A week after she was named vice-captain of India’s squad for the Hawke’s Bay Cup in New Zealand this March, Sushila Chanu Pukhrambam tore the anterior cruciate ligament in her right knee. It was Holi that day and there were worries the 24-year-old would not be ready in time for the Olympics.

In a span of two years, Sushila has transformed from a promising junior into a valued member of the senior setup.   -  K. MURALI KUMAR

A week after she was named vice-captain of India’s squad for the Hawke’s Bay Cup in New Zealand this March, Sushila Chanu Pukhrambam tore the anterior cruciate ligament in her right knee. It was Holi that day and there were worries the 24-year-old would not be ready in time for the Olympics. Two days later Sushila came to the Hockey India Awards on crutches, her prize for a hundred caps presented to her at the foot of the stage. Any fears over her future, though, were terribly misplaced.

In the last week of May, Sushila led the Indian team at the 4 Nations tournament in Darwin, having completed a rapid recovery. “The physios took good care of me those eight weeks,” she says at the SAI here. “They imported a brace from England for me to wear. I am now back at 100%.”
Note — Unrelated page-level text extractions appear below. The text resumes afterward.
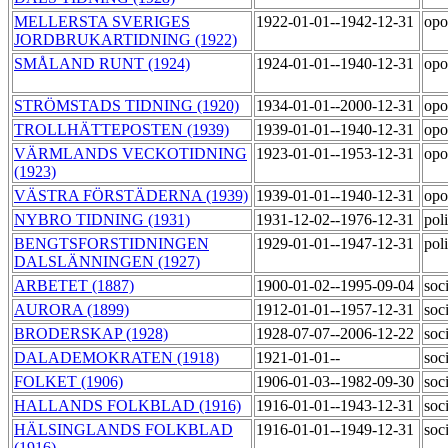
MELLERSTA SVERIGES
1922-01-01--1942-12-31
opo
JORDBRUKARTIDNING (1922)
SMÅLAND RUNT (1924)
1924-01-01--1940-12-31
opo
STRÖMSTADS TIDNING (1920)
1934-01-01--2000-12-31
opo
TROLLHÄTTEPOSTEN (1939)
1939-01-01--1940-12-31
opo
VÄRMLANDS VECKOTIDNING
1923-01-01--1953-12-31
opo
(1923)
VÄSTRA FÖRSTÄDERNA (1939)
1939-01-01--1940-12-31
opo
NYBRO TIDNING (1931)
1931-12-02--1976-12-31
poli
BENGTSFORSTIDNINGEN
1929-01-01--1947-12-31
poli
DALSLÄNNINGEN (1927)
ARBETET (1887)
1900-01-02--1995-09-04
soc
AURORA (1899)
1912-01-01--1957-12-31
soc
BRODERSKAP (1928)
1928-07-07--2006-12-22
soc
DALADEMOKRATEN (1918)
1921-01-01--
soc
FOLKET (1906)
1906-01-03--1982-09-30
soc
HALLANDS FOLKBLAD (1916)
1916-01-01--1943-12-31
soc
HÄLSINGLANDS FOLKBLAD
1916-01-01--1949-12-31
soc
(1916)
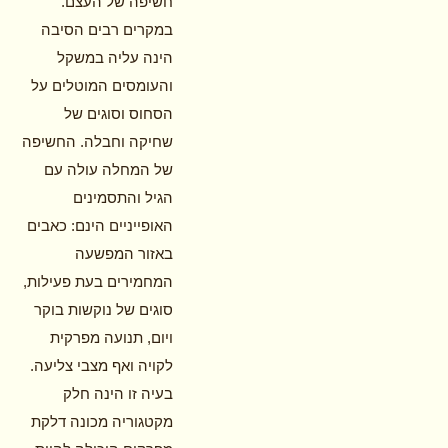
חשיפה של העצם.
במקרים רבים הסיבה
הינה עליה במשקל
והעומסים המוטלים על
הסחוס וסוגים של
שחיקה וחבלה. החשיפה
של המחלה עולה עם
הגיל והתסמינים
האופייניים הינם: כאבים
באזור המפשעה
המחמירים בעת פעילות,
סוגים של נוקשות בוקר
ויום, תנועה מפרקית
לקויה ואף מצבי צליעה.
בעיה זו הינה חלק
מקטגוריה מכונה דלקת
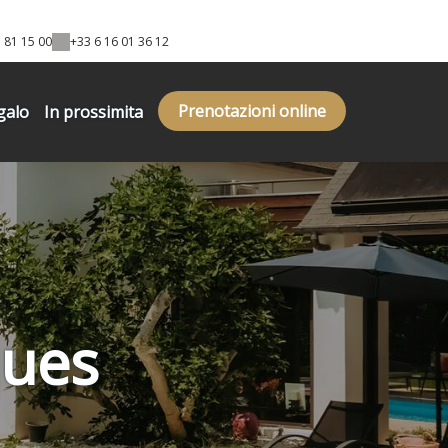
 81 15 00
+33 6 16 01 36 12
Prenotazioni online
galo
In prossimita
ques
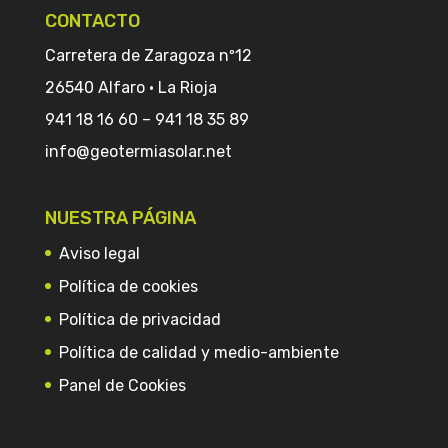
CONTACTO
Carretera de Zaragoza nº12
26540 Alfaro · La Rioja
941 18 16 60
–
941 18 35 89
info@geotermiasolar.net
NUESTRA PÁGINA
Aviso legal
Política de cookies
Política de privacidad
Política de calidad y medio-ambiente
Panel de Cookies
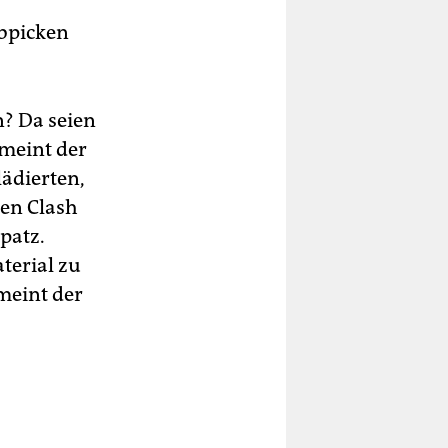
b­picken
n? Da seien
 meint der
ädierten,
gen Clash
patz.
terial zu
 meint der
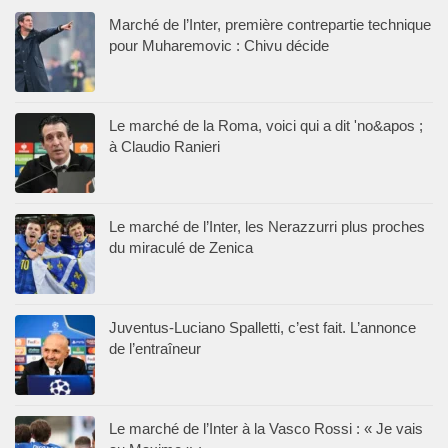
Marché de l’Inter, première contrepartie technique
pour Muharemovic : Chivu décide
Le marché de la Roma, voici qui a dit 'no&apos ;
à Claudio Ranieri
Le marché de l’Inter, les Nerazzurri plus proches
du miraculé de Zenica
Juventus-Luciano Spalletti, c’est fait. L’annonce
de l’entraîneur
Le marché de l’Inter à la Vasco Rossi : « Je vais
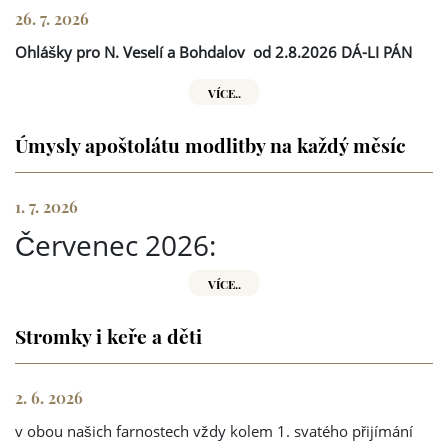
26. 7. 2026
Ohlášky pro N. Veselí a Bohdalov
od 2.8.2026 DÁ-LI PÁN
VÍCE..
Úmysly apoštolátu modlitby na každý měsíc
1. 7. 2026
Červenec 2026:
VÍCE..
Stromky i keře a děti
2. 6. 2026
v obou našich farnostech vždy kolem 1. svatého přijímání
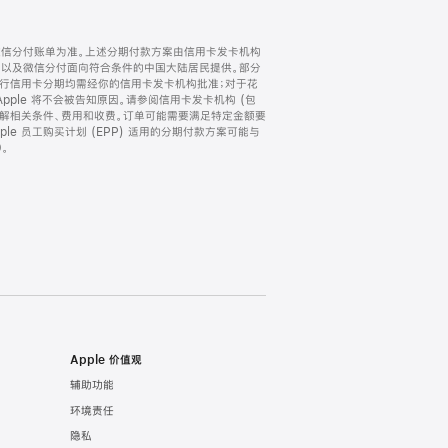
微信分付账单为准。上述分期付款方案由信用卡发卡机构
) 以及微信分付面向符合条件的中国大陆居民提供。部分
家。所有银行信用卡分期均需经你的信用卡发卡机构批准；对于花
ple 将不会被告知原因。请参阅信用卡发卡机构 (包
了解相关条件、费用和收费。订单可能需要满足特定金额要
e 员工购买计划 (EPP) 适用的分期付款方案可能与
。
Apple 价值观
辅助功能
环境责任
隐私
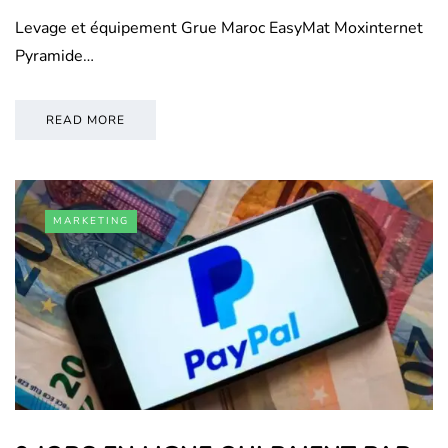
Levage et équipement Grue Maroc EasyMat Moxinternet
Pyramide…
READ MORE
MARKETING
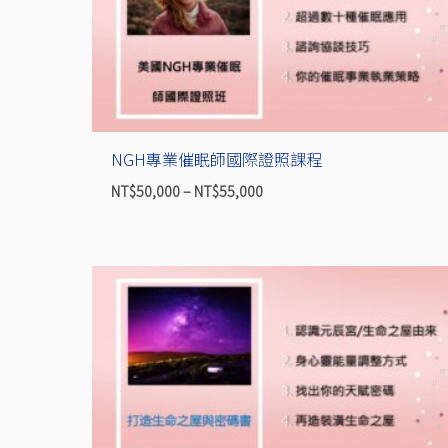
NT$50,000
到
NT$55,000
NGH專業催眠師國際證照課程
NT$
50,000
–
NT$
55,000
原
目
始
前
價
價
格：
格：
NT$17,500。
NT$8,750。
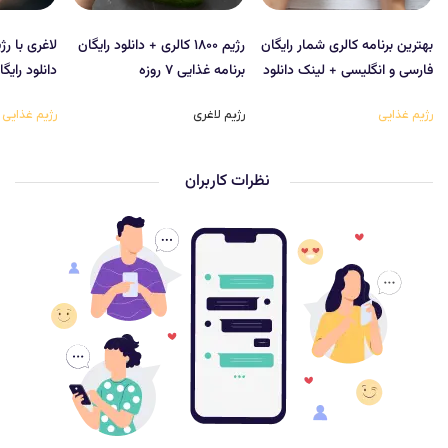
بهترین برنامه کالری شمار رایگان
رژیم ۱۸۰۰ کالری + دانلود رایگان
فارسی و انگلیسی + لینک دانلود
برنامه غذایی ۷ روزه
دانلود رایگ
رژیم غذایی
رژیم لاغری
رژیم غذایی
نظرات کاربران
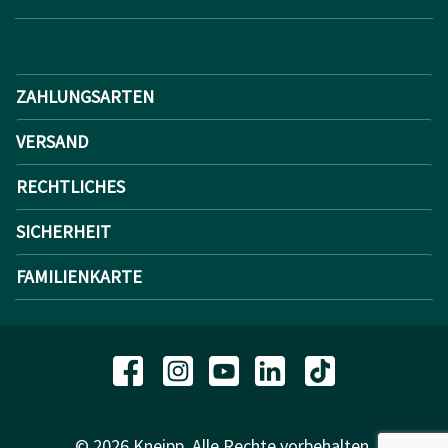
ZAHLUNGSARTEN
VERSAND
RECHTLICHES
SICHERHEIT
FAMILIENKARTE
© 2026 Kneipp. Alle Rechte vorbehalten.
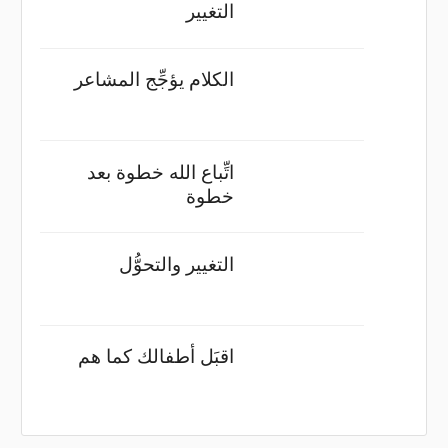
التغيير
الكلام يؤجِّج المشاعر
اتِّباع الله خطوة بعد
خطوة
التغيير والتحوُّل
اقبَل أطفالك كما هم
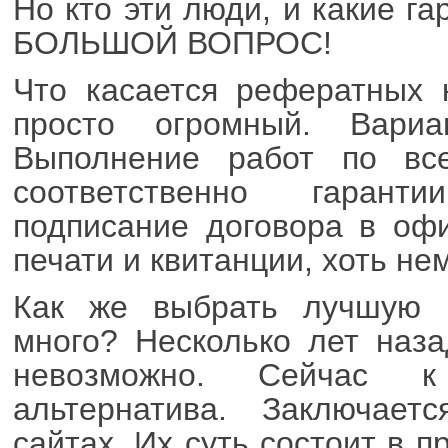
Но кто эти люди, и какие г
БОЛЬШОЙ ВОПРОС!
Что касается рефератных 
просто огромный. Вари
Выполнение работ по вс
соответственно гарант
подписание договора в оф
печати и квитанции, хоть не
Как же выбрать лучшую 
много? Несколько лет наза
невозможно. Сейчас к
альтернатива. Заключает
сайтах. Их суть состоит в 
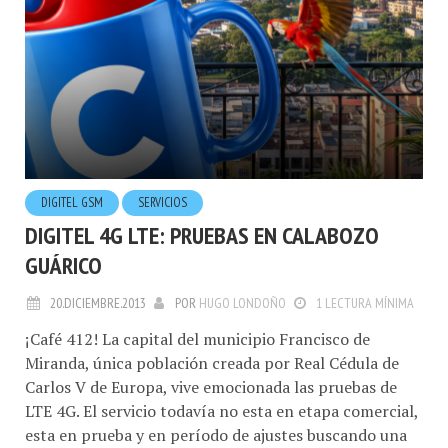
DIGITEL GSM
SERVICIOS
DIGITEL 4G LTE: PRUEBAS EN CALABOZO
GUÁRICO
20.DICIEMBRE.2013
POR
HUGO LONDOÑO
1 LECTURA MÍNIMA
¡Café 412! La capital del municipio Francisco de
Miranda, única población creada por Real Cédula de
Carlos V de Europa, vive emocionada las pruebas de
LTE 4G. El servicio todavía no esta en etapa comercial,
esta en prueba y en período de ajustes buscando una
optimización de la red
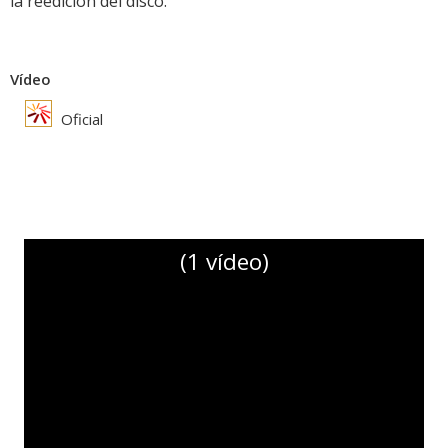
la reedición del disco.
Vídeo
Oficial
(1 vídeo)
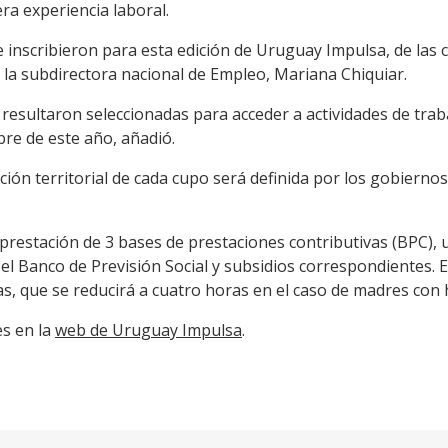
ra experiencia laboral.
 inscribieron para esta edición de Uruguay Impulsa, de las 
 la subdirectora nacional de Empleo, Mariana Chiquiar.
 resultaron seleccionadas para acceder a actividades de trab
bre de este año, añadió.
bución territorial de cada cupo será definida por los gobiern
 prestación de 3 bases de prestaciones contributivas (BPC),
 el Banco de Previsión Social y subsidios correspondientes. E
s, que se reducirá a cuatro horas en el caso de madres con 
es en la
web de Uruguay Impulsa
.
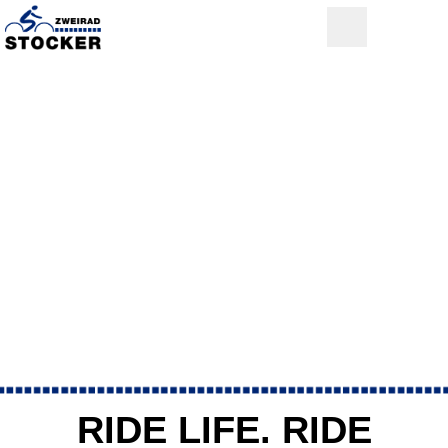
RIDE LIFE. RIDE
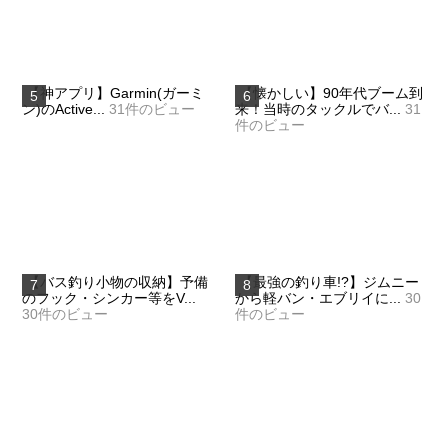
【神アプリ】Garmin(ガーミ
【懐かしい】90年代ブーム到
ン)のActive...
31件のビュー
来！当時のタックルでバ...
31
件のビュー
【バス釣り小物の収納】予備
【最強の釣り車!?】ジムニー
のフック・シンカー等をV...
から軽バン・エブリイに...
30
30件のビュー
件のビュー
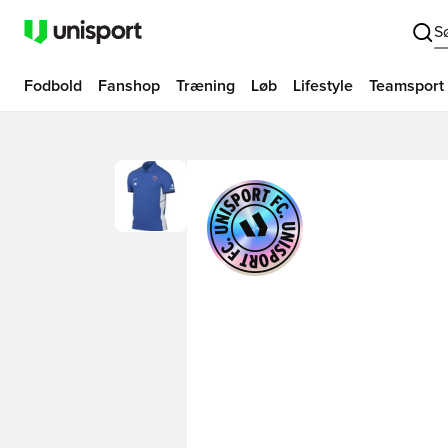
S
Fodbold
Fanshop
Træning
Løb
Lifestyle
Teamsport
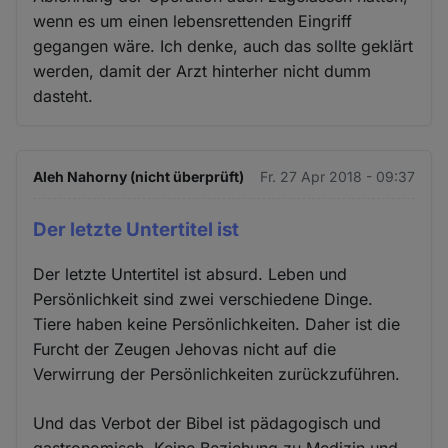
wenn es um einen lebensrettenden Eingriff
gegangen wäre. Ich denke, auch das sollte geklärt
werden, damit der Arzt hinterher nicht dumm
dasteht.
Aleh Nahorny (nicht überprüft)
Fr. 27 Apr 2018 - 09:37
Der letzte Untertitel ist
Der letzte Untertitel ist absurd. Leben und
Persönlichkeit sind zwei verschiedene Dinge.
Tiere haben keine Persönlichkeiten. Daher ist die
Furcht der Zeugen Jehovas nicht auf die
Verwirrung der Persönlichkeiten zurückzuführen.
Und das Verbot der Bibel ist pädagogisch und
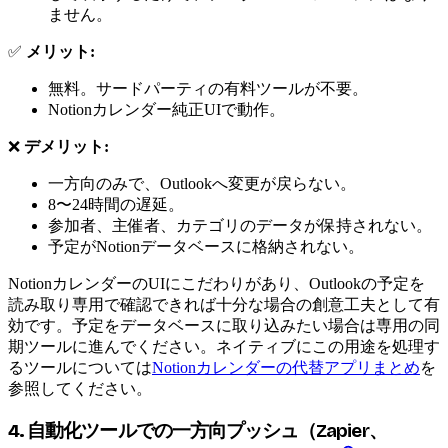
ません。
✅
メリット:
無料。サードパーティの有料ツールが不要。
Notionカレンダー純正UIで動作。
❌
デメリット:
一方向のみで、Outlookへ変更が戻らない。
8〜24時間の遅延。
参加者、主催者、カテゴリのデータが保持されない。
予定がNotionデータベースに格納されない。
NotionカレンダーのUIにこだわりがあり、Outlookの予定を
読み取り専用で確認できれば十分な場合の創意工夫として有
効です。予定をデータベースに取り込みたい場合は専用の同
期ツールに進んでください。ネイティブにこの用途を処理す
るツールについては
Notionカレンダーの代替アプリまとめ
を
参照してください。
4. 自動化ツールでの一方向プッシュ（Zapier、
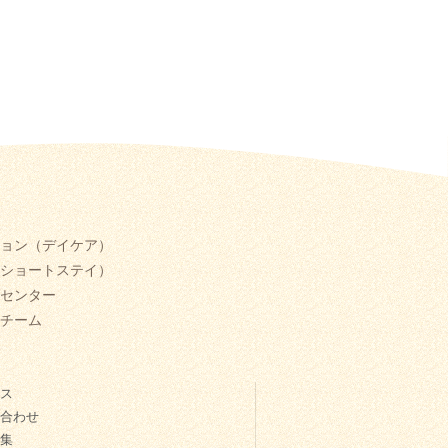
ョン（デイケア）
ショートステイ）
センター
チーム
ス
合わせ
集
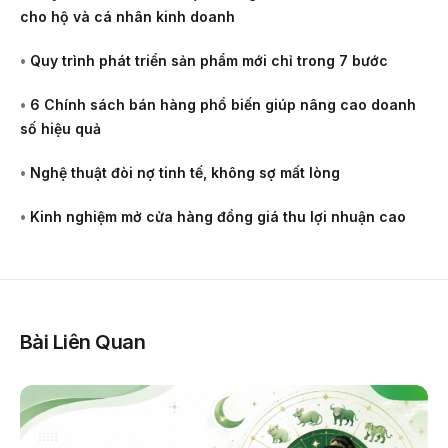
cho hộ và cá nhân kinh doanh
•
Quy trình phát triển sản phẩm mới chỉ trong 7 bước
•
6 Chính sách bán hàng phổ biến giúp nâng cao doanh
số hiệu quả
•
Nghệ thuật đòi nợ tinh tế, không sợ mất lòng
•
Kinh nghiệm mở cửa hàng đồng giá thu lợi nhuận cao
Bài Liên Quan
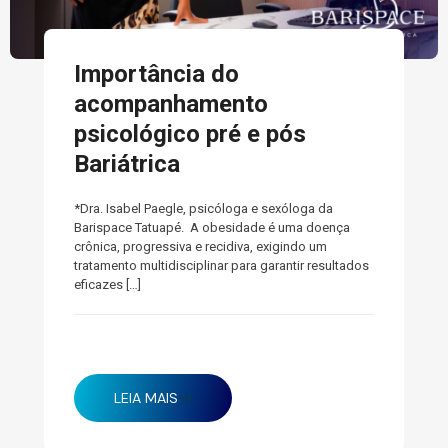
Importância do
acompanhamento
psicológico pré e pós
Bariátrica
*Dra. Isabel Paegle, psicóloga e sexóloga da
Barispace Tatuapé. A obesidade é uma doença
crônica, progressiva e recidiva, exigindo um
tratamento multidisciplinar para garantir resultados
eficazes
[…]
fevereiro 5, 2025
LEIA MAIS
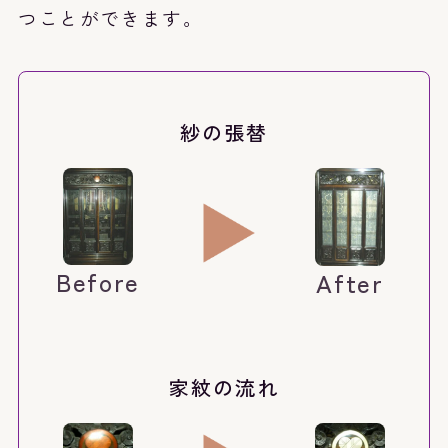
つことができます。
紗の張替
Before
After
家紋の流れ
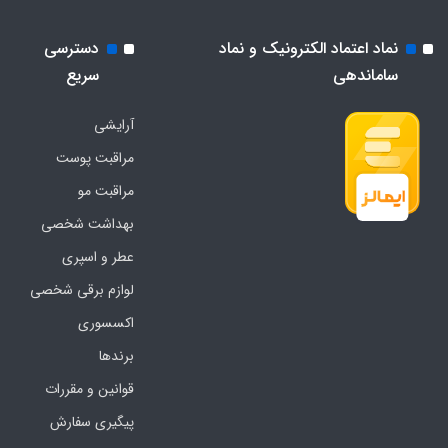
نماد اعتماد الکترونیک و نماد
دسترسی
ساماندهی
سریع
آرایشی
مراقبت پوست
مراقبت مو
بهداشت شخصی
عطر و اسپری
لوازم برقی شخصی
اکسسوری
برندها
قوانین و مقررات
پیگیری سفارش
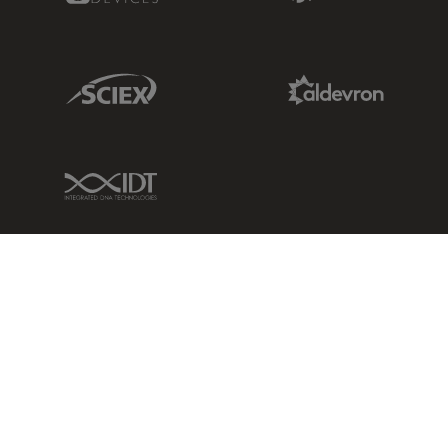
Sciex Link
Aldevron Link
IDT Link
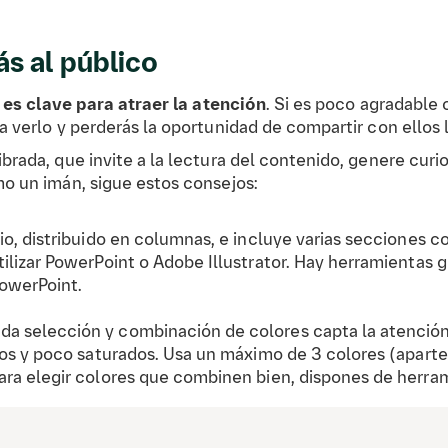
s al público
 es clave para atraer la atención
. Si es poco agradable 
 verlo y perderás la oportunidad de compartir con ellos l
brada, que invite a la lectura del contenido, genere curi
mo un imán, sigue estos consejos:
o, distribuido en columnas, e incluye varias secciones c
ilizar PowerPoint o Adobe Illustrator. Hay herramientas 
PowerPoint.
a selección y combinación de colores capta la atención.
ros y poco saturados. Usa un máximo de 3 colores (aparte 
Para elegir colores que combinen bien, dispones de herr
tir leerla a distancia. Utiliza siempre la misma fuente y 
as negras o gris oscuro sobre fondos claros.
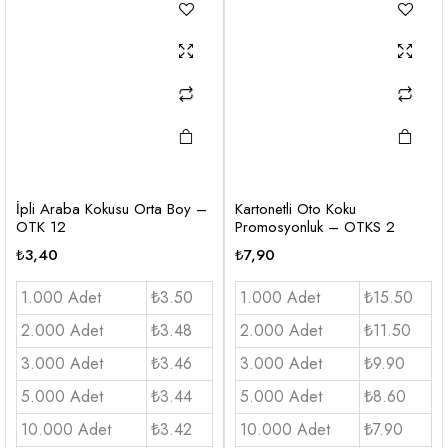
İpli Araba Kokusu Orta Boy –
Kartonetli Oto Koku
OTK 12
Promosyonluk – OTKS 2
₺
3,40
₺
7,90
1.000 Adet
₺3.50
1.000 Adet
₺15.50
2.000 Adet
₺3.48
2.000 Adet
₺11.50
3.000 Adet
₺3.46
3.000 Adet
₺9.90
5.000 Adet
₺3.44
5.000 Adet
₺8.60
10.000 Adet
₺3.42
10.000 Adet
₺7.90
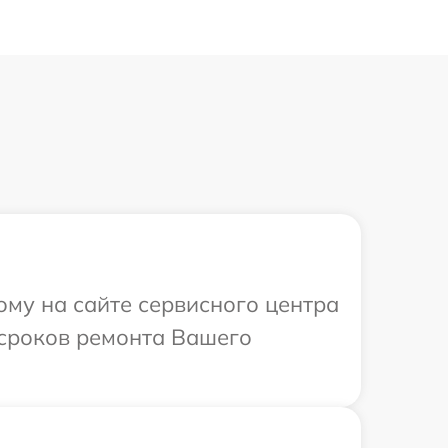
ому на сайте сервисного центра
 сроков ремонта Вашего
In a couple of years’ time, Sushila has transformed from a promising junior into a valued member of the senior setup. “What impresses me is her attention to detail,” says the National women’s coach, Neil Hawgood. “She understands what elite sport is about. She is self-driven, and has high expectations of herself. Her recovery from an ACL in eight weeks’ time, and being back playing at a top level, shows how dedicated she is and how dedicated we need athletes to become.”

The halfback’s return to fitness is good news ahead of the Olympics, where India’s women’s team will be appearing for the first time in 36 years. “I always wanted to be an Olympian,” Sushila says. “We tried hard and have now qualified. Now, there is a bit of pressure because our ranking is 13. We have to put up a good show.”

Recent results have not seemed hugely encouraging. At the eight-team Hawke’s Bay Cup, India could beat only Canada, and finished sixth. A series loss to England followed, and later at the 4 Nations tournament, the team finished fourth, losing to Japan in the bronze-medal playoff.

“We have been learning,” says Sushila. “We will not make the same mistakes. As captain at the 4 Nations, I knew I had to play well all the time. If I didn’t, others would say I had done badly myself. I did not want that.”

Sushila comes from humble origins in Imphal, where one of her aunts played hockey for the State.

An impressive Junior career reached its peak in 2013, when Sushila led India to a bronze medal in the Junior World Cup. “That was an indication that she would be a leader in her own way, which is doing everything to her best, whether it is recovery or diet and also making sure others are following what needs to be done for the team to be successful,” notes Hawgood.

Sushila, for her part, is firmly focused on the Olympics. “We need to do well in Rio,” she says. “There is no use in just turning up. The kids who watch us will not be thrilled if we finish 12th out of 12 teams.”